This volume is as mixed a bag as the team itself. It has some of the best characterization in the entire series (particularly for Scandal and Bane), but also includes the worst story from the series' run. That's the last story, and you'll enjoy the first two far more, but once it ends you know whatever comes next will be better. You'll read this for the characters, and you'll love it for them. Hell, you'll buy the next book for them.
So Knockout is dead. DC editorial killed her off outside of Secret Six, an infuriating trend in DC and Marvel comics, and we open on Scandal mourning her lover. Simone makes the most of it by writing the team giving Scandal the worst pick-me-up possible: by hiring a stripper famously for cosplaying Knockout to be her girlfriend for a night. That's Secret Six in a nutshell: this quirky found-family finding inappropriate ways to deal with tragedy.
It's largely a volume about handling death. The first story follows a "Get Out of Hell Free" Card forged by the Devil himself, which has every costumed mercenary in America hunting for anyone who might be carrying it. The next story follows Batman's alleged death, and the humorous rivalry between Catman and Bane over who would be a better replacement for him. Both stories are full of action, but are about mercenaries growing weary of living in the gray zone, realizing they've got to grow up and do better. And then a bar fight breaks out, because it's funny to see Scandal beat up douche bags.
Bane has also randomly joined the team, and feels the best he's been since Knightfall introduced him, or at least since No Man's Land. Most writers don't grasp what makes him work. He's not a brute or a hulk, but a person psychologically scarred by growing up from birth in prison, who fetishizes order because it's always kept him alive.
He's also a recovering junkie from Venom, a drug that once gave him super strength.
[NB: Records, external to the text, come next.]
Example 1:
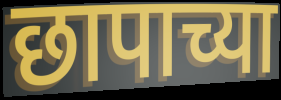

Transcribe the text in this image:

छापाच्या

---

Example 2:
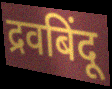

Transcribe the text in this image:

द्रवबिंदू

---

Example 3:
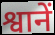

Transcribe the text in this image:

श्वानें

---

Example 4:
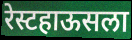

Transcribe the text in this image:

रेस्टहाऊसला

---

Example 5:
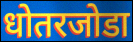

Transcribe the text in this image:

धोतरजोडा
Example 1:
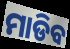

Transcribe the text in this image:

ମାଡିବ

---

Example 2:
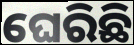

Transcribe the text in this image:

ଘେରିଛି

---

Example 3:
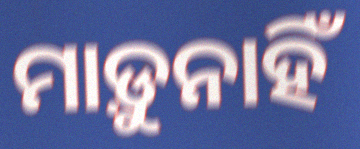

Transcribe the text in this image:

ମାଡ଼ୁନାହିଁ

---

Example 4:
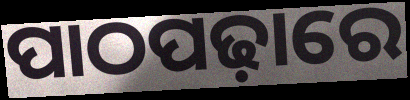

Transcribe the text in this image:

ପାଠପଢ଼ାରେ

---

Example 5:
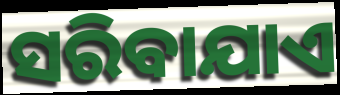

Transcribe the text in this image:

ସରିବାଯାଏ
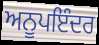
ਅਨੂਪਇੰਦਰ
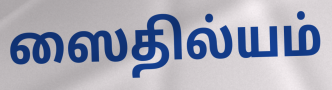
ஸைதில்யம்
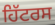
ਹਿੱਟਰਸ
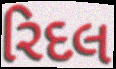
રિદલ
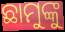
ଛାମୁଙ୍କୁ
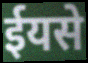
ईयसे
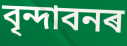
বৃন্দাবনৰ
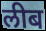
लीब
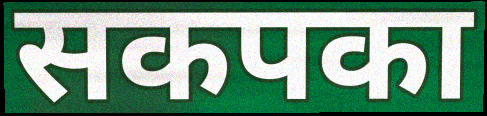
सकपका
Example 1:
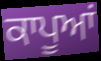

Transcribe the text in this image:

ਕਾਪੂਆਂ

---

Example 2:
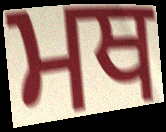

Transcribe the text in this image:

ਮਥ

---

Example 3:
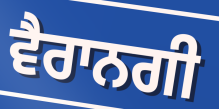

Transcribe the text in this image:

ਵੈਰਾਨਗੀ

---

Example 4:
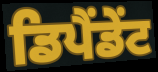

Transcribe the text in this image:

ਡਿਪੈਂਡੇਂਟ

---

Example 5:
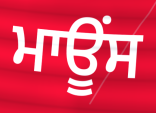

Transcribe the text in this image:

ਮਾਊਂਸ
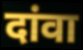
दांवा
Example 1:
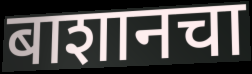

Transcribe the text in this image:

बाशानचा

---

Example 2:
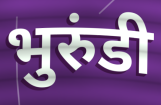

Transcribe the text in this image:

भुरुंडी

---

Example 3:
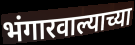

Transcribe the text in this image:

भंगारवाल्याच्या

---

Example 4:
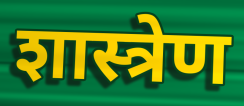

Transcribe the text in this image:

शास्त्रेण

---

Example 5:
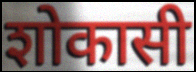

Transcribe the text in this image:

शोकासी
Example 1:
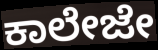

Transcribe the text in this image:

ಕಾಲೇಜೇ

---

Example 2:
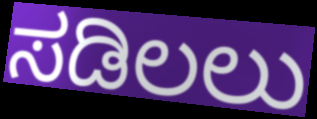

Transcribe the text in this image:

ಸಡಿಲಲು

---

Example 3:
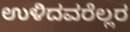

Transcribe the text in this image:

ಉಳಿದವರೆಲ್ಲರ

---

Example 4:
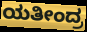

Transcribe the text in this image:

ಯತೀಂದ್ರ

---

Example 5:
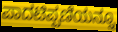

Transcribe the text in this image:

ಪಾದಟಿಪ್ಪಣಿಯನ್ನೂ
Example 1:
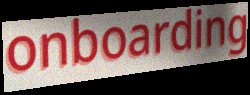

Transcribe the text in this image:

onboarding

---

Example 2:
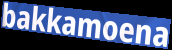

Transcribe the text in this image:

bakkamoena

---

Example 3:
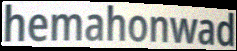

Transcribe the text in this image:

hemahonwad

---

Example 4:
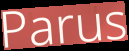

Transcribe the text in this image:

Parus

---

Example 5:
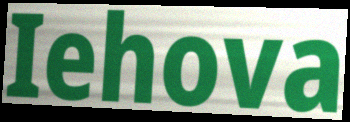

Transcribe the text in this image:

Iehova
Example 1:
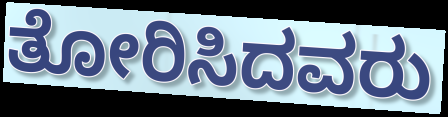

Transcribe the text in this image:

ತೋರಿಸಿದವರು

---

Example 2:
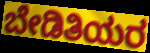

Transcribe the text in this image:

ಬೇಡಿತಿಯರ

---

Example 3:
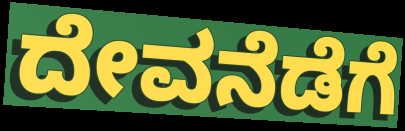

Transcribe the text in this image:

ದೇವನೆಡೆಗೆ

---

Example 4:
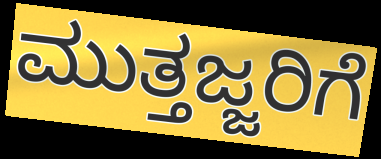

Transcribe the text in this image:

ಮುತ್ತಜ್ಜರಿಗೆ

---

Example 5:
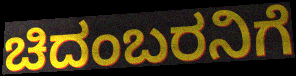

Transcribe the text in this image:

ಚಿದಂಬರನಿಗೆ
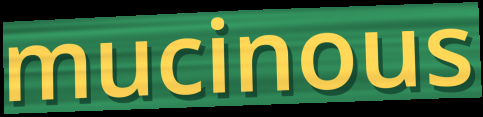
mucinous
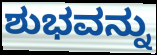
ಶುಭವನ್ನು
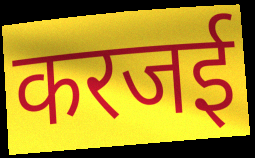
करजई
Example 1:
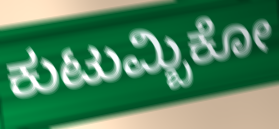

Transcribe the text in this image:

ಕುಟುಮ್ಬಿಕೋ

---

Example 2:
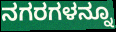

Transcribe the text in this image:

ನಗರಗಳನ್ನೂ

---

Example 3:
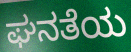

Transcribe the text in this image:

ಘನತೆಯ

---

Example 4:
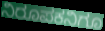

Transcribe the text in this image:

ನಿರೂಪಕನಿಗೂ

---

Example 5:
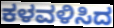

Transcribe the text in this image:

ಕಳವಳಿಸಿದ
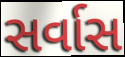
સર્વાસ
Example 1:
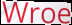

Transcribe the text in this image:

Wroe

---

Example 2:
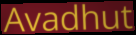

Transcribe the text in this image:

Avadhut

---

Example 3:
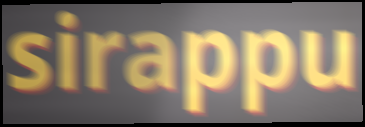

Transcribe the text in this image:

sirappu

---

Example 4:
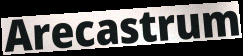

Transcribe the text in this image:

Arecastrum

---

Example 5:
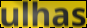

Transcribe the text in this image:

ulhas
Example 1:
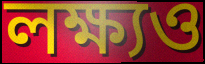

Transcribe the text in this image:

লক্ষ্যও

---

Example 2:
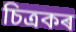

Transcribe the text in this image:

চিত্ৰকৰ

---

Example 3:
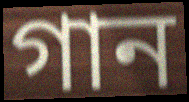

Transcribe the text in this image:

গান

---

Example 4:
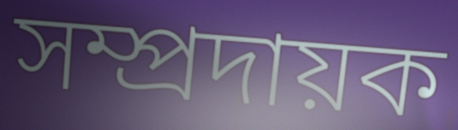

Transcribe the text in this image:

সম্প্ৰদায়ক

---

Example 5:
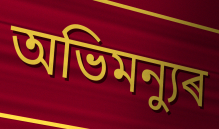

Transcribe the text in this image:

অভিমন্যুৰ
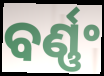
ବର୍ଣ୍ଣଂ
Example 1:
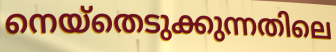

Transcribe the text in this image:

നെയ്തെടുക്കുന്നതിലെ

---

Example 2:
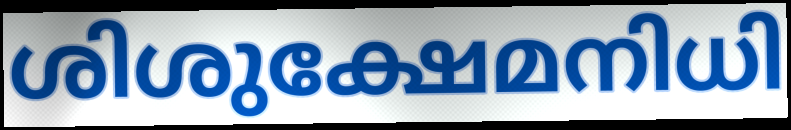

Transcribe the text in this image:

ശിശുക്ഷേമനിധി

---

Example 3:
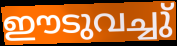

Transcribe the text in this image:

ഈടുവച്ചു്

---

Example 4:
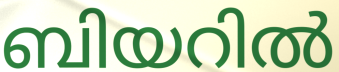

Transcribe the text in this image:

ബിയറിൽ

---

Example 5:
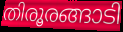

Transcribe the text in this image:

തിരൂരങ്ങാടി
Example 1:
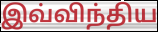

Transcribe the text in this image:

இவ்விந்திய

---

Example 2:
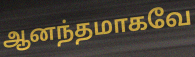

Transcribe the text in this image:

ஆனந்தமாகவே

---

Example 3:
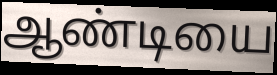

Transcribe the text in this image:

ஆண்டியை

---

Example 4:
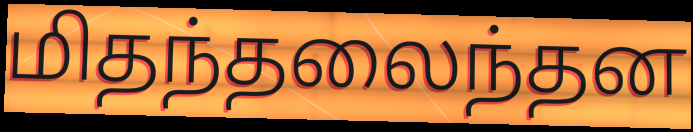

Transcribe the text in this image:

மிதந்தலைந்தன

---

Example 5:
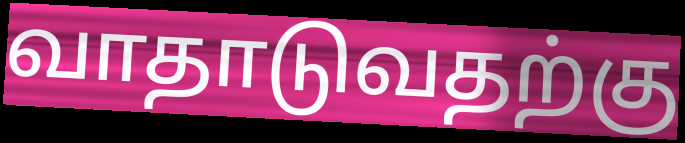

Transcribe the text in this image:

வாதாடுவதற்கு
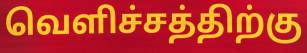
வெளிச்சத்திற்கு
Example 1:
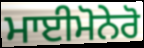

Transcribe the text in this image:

ਮਾਈਮੋਨੇਰੋ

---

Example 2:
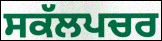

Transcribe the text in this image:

ਸਕੱਲਪਚਰ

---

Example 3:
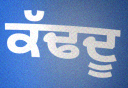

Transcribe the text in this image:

ਕੱਢਦੂ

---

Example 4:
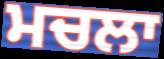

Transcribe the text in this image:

ਮਚਲਾ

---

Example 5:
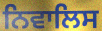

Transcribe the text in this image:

ਨਿਵਾਲਿਸ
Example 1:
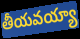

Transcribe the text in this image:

తీయవయ్యా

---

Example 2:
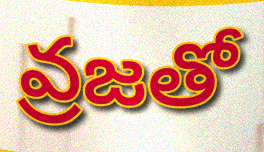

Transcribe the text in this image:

వ్రజతో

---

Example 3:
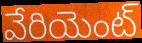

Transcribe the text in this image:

వేరియెంట్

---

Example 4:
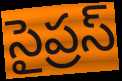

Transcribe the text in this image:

సైప్రస్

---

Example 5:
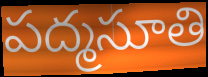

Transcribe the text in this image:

పద్మసూతి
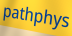
pathphys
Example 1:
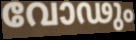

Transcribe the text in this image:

വോഢും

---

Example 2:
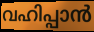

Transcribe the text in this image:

വഹിപ്പാൻ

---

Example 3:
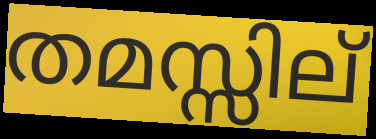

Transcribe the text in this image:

Inevitably the team is backed into a corner and he takes it again - but it's the fallout, and how the team cares for him in withdrawal, that shows how well Simone gets what makes him work.
Because it's Simone, Bane even gets to be funny - by trying to fix "Scandal" by daddying her.
The other character you have to meet is Jeanette. She's a banshee. Jeanette seemed like an excuse for artists to draw Victorian-style clothing in this otherwise modern setting, but now she gets phenomenal growth. What were tragic back stories for how she died becomes a rare depiction of PTSD: she's undead, but not over having died. There's one fight scene in particular that triggers her back to her own beheading, making it a character weakness much more sympathetic than early infodumps and flashbacks on her existence. Now she comes across as a vital reboot of DC's old Silver Banshee idea.
But we can't talk about this collection without examining the Prison Nation story. The Six are hired to serve as security on an island of slaves, which opens up a dozen conversations that are cut short. Can killers really look down on slavery? It's a great question that the series never has the guts to grapple with. People just change their minds and brawl. Wonder Woman randomly shows up; so does Grendel. We're informed that Grendel and Scandal are technically siblings, but we're informed a couple pages before the story ends. The team divides over the morality of psychologically torturing an Amazon, most of them seeming to takes sides for no reason. It just feels like a setup for backstabbing and twists. Nothing feels earned, and only one thing about the status quo changes. It's a story that probably needed to be twice as long, and that needed to be more honest with how its characters engaged in its themes. It's the first time that the Secret Six formula breaks.
That formula in the very next story, though. Which is why I'm pre-ordering Volume 3.